With this review, I am pleased to introduce Sharon as a new reviewer for The Romance Evangelist. Here’s her bio:

Sharon is a middle aged mom who reads every chance she gets. This has led to near disasters for her devices. Most of these near misses involve moisture due to her love of being in the water. Her favorite genres are historical, erotic, romance, fantasy, sci-fi, suspense, travel and young adult. She’ll try anything once and the weirder things twice. You can soak up more of her insanity on Twitter: @Mojitana.


Reputable Surrender (Trust in Me, #5)

Reputable Surrender by Riley Murphy
Series: Trust In Me #5
Sharon’s rating: 3 of 5 stars

A copy of this book was provided to The Romance Evangelist by the author in exchange for an honest review.

REPUTABLE SURRENDER is the final book in the Trust In Me series. You don’t need to read the other books in the series to understand the story.

Michael and Laren unknowingly meet at a BDSM club during a masked event. Michael steps up to disentangle Laren from an aggressive Dom but discovers that she is quite capable of handling things herself. She is feisty and Michael is intrigued. Their brief time together is over quickly as Michael leaves upon discovering her identity. You see, he’s promised a friend that he’d keep his hands off Laren. Since I hadn’t read the previous books I didn’t quite understand what the problem was, but the author did a pretty good job of catching the reader up.

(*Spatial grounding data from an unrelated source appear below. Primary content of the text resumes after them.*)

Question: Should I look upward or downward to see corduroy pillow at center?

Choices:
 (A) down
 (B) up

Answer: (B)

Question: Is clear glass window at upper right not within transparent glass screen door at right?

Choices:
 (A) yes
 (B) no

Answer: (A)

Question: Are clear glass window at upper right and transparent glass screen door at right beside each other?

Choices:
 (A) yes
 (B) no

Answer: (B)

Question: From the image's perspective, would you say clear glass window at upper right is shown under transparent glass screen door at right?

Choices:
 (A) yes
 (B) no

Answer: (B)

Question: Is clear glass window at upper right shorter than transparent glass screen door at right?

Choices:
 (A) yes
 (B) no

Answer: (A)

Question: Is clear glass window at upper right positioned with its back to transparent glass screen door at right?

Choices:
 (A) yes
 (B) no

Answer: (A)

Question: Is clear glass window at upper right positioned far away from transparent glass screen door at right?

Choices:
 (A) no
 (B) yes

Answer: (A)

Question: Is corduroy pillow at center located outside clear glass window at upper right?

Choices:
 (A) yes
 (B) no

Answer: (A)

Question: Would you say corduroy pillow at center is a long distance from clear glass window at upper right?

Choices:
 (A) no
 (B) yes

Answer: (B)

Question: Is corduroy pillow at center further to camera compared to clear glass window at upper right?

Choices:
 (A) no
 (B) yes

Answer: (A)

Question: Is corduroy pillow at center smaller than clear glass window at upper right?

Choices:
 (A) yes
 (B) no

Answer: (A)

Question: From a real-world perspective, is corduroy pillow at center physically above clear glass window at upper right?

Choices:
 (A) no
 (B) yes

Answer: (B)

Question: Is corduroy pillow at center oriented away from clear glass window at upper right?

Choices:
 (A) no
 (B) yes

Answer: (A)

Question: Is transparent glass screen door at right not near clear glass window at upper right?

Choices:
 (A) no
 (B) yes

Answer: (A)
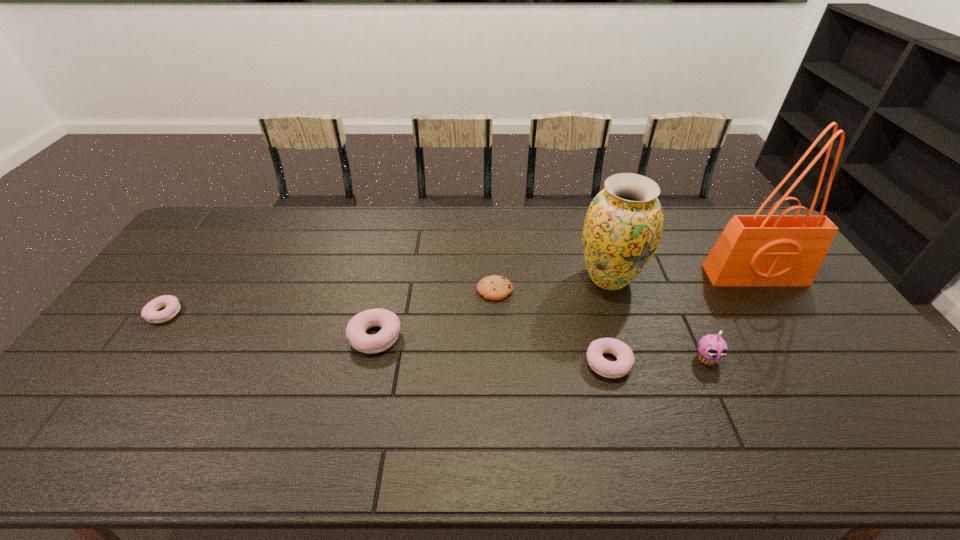
The image size is (960, 540). I want to click on object positioned at the left edge, so click(151, 313).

Fast forward to 8 months later and Laren is in command in the boardroom of Michael’s office. She’s still as fiery as ever and Michael just can’t help but want her all over again. Once he gets the okay from his friend, Michael then begins his pursuit of Laren.

Unfortunately for Michael, Laren has a whole host of issues. She’s got a loser brother-in-law who can’t support his family financially. He makes poor investments so she is continually bailing him out because she worries for her sister and nephew. Her ex-boyfriend was an abusive jerk. And, finally, her ex-husband is a vanilla pushover. But Laren is bound and determined to prove herself in her field. She wants to move to the big city and work with her ex-husband at his company.

Enter Michael, the Reputable Dom. I’m not sure what makes him so reputable except that he is financially solvent and follows safe, sane and consensual BDSM rules. But he’s determined to tame Laren, his dragon. He is calm and patient with Laren even when she’s a mess over her family drama. He’s also ready to compromise in his own work life to be with her. But her trust will be hard for Michael to win after all her previous life disappointments.

In the end, those thought of as villains are redeemed and the true offenders are revealed. Through a series of twists and turns these two suffer and grow stronger together. Trust established and the foundation for happiness is laid.

Those who come to this book without reading the other four books in the series may feel a bit left out of the sub plots. And while I enjoyed the book, there were some turns of phrase that took me out of the world the author had crafted.

The relationship between Michael and Laren was steamy and sweet. He is a dominating man who knows that Laren needs someone to share some of her burdens. Michael is more than willing to be that man.

Although Laren was a strong, intelligent business woman, I felt she was portrayed as too much of a doormat in her personal relationships. Her sister and brother-in-law were a particular source of frustration for me as a reader. They were just terrible people. Their redemption at the end didn’t sway my opinion as to their awfulness.

The use of pet names (specifically Honey toast) that Michael used in reference to Laren began to grate on my nerves by the end of the book.

Some parts felt repetitive and uninspired. A few chapters felt over long. A couple scenes didn’t have good flow. A good editor could have solved many of these problems. Overall the book was enjoyable and I would recommend it.